Il reste qu’au-delà des imperfections de l’Etat de droit, ces arrestations à répétition semblent confirmer que les voix qui dérangent ont de plus en plus de mal à se faire entendre en Turquie. Car, on ne peut manquer aussi de faire le lien entre le sort qui est aujourd’hui celui de ces personnalités, et leur engagement antérieur en faveur des libertés fondamentales. Büşra Ersanlı s’est fait connaître par ses travaux iconoclastes sur l’histoire officielle turque. Constitutionnaliste, elle est en la matière l’un des experts du BDP et devait représenter le parti kurde au sein de la Commission constitutionnelle qui doit rédiger la première mouture de la nouvelle Constitution. Quant à l’écrivain et éditeur, Ragıp Zarakolu, il est une figure de proue de la défense des droits de l’homme en Turquie, ancien président du comité des écrivains emprisonnés de l’International PEN, la célèbre association de personnes engagées professionnellement dans l’écriture qui entend se faire le porte-parole de la littérature mondiale. Il a été en outre le premier éditeur turc à publier un ouvrage traitant du génocide arménien, il y a une quinzaine d’années.

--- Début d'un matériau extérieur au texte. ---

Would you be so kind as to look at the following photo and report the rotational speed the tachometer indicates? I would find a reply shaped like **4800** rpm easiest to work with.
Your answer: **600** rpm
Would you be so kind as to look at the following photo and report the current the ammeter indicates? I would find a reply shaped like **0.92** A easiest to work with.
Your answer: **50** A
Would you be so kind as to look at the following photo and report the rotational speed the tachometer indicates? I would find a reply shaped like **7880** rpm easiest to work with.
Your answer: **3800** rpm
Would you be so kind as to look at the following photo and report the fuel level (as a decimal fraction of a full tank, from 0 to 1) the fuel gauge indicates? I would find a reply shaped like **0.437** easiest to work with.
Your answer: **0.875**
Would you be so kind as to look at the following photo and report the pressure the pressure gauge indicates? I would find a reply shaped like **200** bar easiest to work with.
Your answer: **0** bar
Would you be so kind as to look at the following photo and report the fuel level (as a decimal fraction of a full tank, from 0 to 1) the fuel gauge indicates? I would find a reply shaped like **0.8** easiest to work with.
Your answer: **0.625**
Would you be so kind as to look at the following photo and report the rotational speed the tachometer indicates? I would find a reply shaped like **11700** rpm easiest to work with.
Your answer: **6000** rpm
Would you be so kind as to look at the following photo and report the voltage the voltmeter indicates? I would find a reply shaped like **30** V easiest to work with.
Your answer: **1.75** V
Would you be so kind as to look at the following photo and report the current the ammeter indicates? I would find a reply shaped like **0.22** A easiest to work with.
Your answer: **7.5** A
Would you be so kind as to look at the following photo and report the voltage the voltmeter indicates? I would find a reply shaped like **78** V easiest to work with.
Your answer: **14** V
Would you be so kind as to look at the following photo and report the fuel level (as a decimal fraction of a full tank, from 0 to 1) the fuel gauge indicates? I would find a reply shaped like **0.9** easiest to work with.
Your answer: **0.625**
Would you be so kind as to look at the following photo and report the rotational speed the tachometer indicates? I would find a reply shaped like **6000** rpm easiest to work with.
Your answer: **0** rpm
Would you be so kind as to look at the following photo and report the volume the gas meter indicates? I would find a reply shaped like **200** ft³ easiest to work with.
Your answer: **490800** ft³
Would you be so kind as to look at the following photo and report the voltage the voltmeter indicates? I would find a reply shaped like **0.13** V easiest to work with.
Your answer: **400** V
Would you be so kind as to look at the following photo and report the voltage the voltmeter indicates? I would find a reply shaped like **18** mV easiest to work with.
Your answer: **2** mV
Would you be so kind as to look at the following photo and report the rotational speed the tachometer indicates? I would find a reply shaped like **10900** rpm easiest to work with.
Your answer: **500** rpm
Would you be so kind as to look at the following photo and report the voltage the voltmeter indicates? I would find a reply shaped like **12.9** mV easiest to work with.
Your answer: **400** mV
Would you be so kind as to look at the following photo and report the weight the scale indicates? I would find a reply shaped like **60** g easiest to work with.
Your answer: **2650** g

Si le ministre de la culture, Ertuğrul Günay, s’est étonné de l’arrestation de Ragıp Zarakolu, qu’il a dit avoir connu sur les bancs de l’école, Recep Tayyip Erdoğan, parlant en marge du sommet du G20 à Cannes, le 3 novembre, a justifié les procédures engagées, en annonçant que l’enquête allait faire toute la lumière sur cette affaire. Selon lui, les personnes arrêtées ne l’ont pas été simplement parce qu’elle avait dispensé un cours aux universités du BDP, mais en raison du contenu de cet enseignement qui évoquait une «révolution», c’est-à-dire un processus qui, selon lui, «ne peut s’accomplir que par les armes.» Ces propos semblent confirmer que ce qui est en cause est bien la participation d’intellectuels turcs aux universités du BDP, voire à d’autres activités de la société civile traitant de la question kurde.